# ROWS start

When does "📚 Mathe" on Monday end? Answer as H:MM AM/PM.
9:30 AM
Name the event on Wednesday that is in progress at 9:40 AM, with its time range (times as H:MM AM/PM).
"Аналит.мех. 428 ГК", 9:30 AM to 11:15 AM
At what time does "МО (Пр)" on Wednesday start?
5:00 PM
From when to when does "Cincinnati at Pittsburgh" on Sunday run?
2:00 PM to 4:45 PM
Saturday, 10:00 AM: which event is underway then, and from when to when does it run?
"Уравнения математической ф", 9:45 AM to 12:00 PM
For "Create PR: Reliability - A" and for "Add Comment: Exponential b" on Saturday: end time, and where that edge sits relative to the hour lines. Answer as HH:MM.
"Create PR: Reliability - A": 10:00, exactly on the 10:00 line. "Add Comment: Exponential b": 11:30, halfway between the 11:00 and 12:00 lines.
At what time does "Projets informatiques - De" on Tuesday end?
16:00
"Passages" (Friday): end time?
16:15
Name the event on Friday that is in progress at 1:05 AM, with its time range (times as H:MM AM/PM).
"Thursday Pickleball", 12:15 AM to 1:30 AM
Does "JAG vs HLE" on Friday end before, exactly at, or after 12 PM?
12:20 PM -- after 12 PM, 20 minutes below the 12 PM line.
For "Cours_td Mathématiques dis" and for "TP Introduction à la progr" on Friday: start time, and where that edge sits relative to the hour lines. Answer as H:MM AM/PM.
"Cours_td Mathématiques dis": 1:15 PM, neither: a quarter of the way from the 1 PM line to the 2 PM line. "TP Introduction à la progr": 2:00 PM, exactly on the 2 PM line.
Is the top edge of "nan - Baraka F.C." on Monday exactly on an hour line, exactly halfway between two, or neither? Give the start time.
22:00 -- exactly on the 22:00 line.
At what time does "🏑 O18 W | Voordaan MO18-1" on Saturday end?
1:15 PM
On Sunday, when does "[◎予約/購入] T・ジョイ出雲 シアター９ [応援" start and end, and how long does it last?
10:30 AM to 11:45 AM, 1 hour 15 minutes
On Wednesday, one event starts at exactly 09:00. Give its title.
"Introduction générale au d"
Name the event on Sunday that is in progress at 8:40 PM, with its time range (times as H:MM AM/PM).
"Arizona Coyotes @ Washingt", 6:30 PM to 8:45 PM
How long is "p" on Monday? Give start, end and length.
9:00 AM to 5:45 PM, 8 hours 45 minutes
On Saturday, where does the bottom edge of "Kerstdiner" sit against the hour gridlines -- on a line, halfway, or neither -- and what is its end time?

# ROWS end

AIM
Copy the rows above, substituting "ongoing" for each "in progress" and leaving everything else unchanged.

TASK RESULT
When does "📚 Mathe" on Monday end? Answer as H:MM AM/PM.
9:30 AM
Name the event on Wednesday that is ongoing at 9:40 AM, with its time range (times as H:MM AM/PM).
"Аналит.мех. 428 ГК", 9:30 AM to 11:15 AM
At what time does "МО (Пр)" on Wednesday start?
5:00 PM
From when to when does "Cincinnati at Pittsburgh" on Sunday run?
2:00 PM to 4:45 PM
Saturday, 10:00 AM: which event is underway then, and from when to when does it run?
"Уравнения математической ф", 9:45 AM to 12:00 PM
For "Create PR: Reliability - A" and for "Add Comment: Exponential b" on Saturday: end time, and where that edge sits relative to the hour lines. Answer as HH:MM.
"Create PR: Reliability - A": 10:00, exactly on the 10:00 line. "Add Comment: Exponential b": 11:30, halfway between the 11:00 and 12:00 lines.
At what time does "Projets informatiques - De" on Tuesday end?
16:00
"Passages" (Friday): end time?
16:15
Name the event on Friday that is ongoing at 1:05 AM, with its time range (times as H:MM AM/PM).
"Thursday Pickleball", 12:15 AM to 1:30 AM
Does "JAG vs HLE" on Friday end before, exactly at, or after 12 PM?
12:20 PM -- after 12 PM, 20 minutes below the 12 PM line.
For "Cours_td Mathématiques dis" and for "TP Introduction à la progr" on Friday: start time, and where that edge sits relative to the hour lines. Answer as H:MM AM/PM.
"Cours_td Mathématiques dis": 1:15 PM, neither: a quarter of the way from the 1 PM line to the 2 PM line. "TP Introduction à la progr": 2:00 PM, exactly on the 2 PM line.
Is the top edge of "nan - Baraka F.C." on Monday exactly on an hour line, exactly halfway between two, or neither? Give the start time.
22:00 -- exactly on the 22:00 line.
At what time does "🏑 O18 W | Voordaan MO18-1" on Saturday end?
1:15 PM
On Sunday, when does "[◎予約/購入] T・ジョイ出雲 シアター９ [応援" start and end, and how long does it last?
10:30 AM to 11:45 AM, 1 hour 15 minutes
On Wednesday, one event starts at exactly 09:00. Give its title.
"Introduction générale au d"
Name the event on Sunday that is ongoing at 8:40 PM, with its time range (times as H:MM AM/PM).
"Arizona Coyotes @ Washingt", 6:30 PM to 8:45 PM
How long is "p" on Monday? Give start, end and length.
9:00 AM to 5:45 PM, 8 hours 45 minutes
On Saturday, where does the bottom edge of "Kerstdiner" sit against the hour gridlines -- on a line, halfway, or neither -- and what is its end time?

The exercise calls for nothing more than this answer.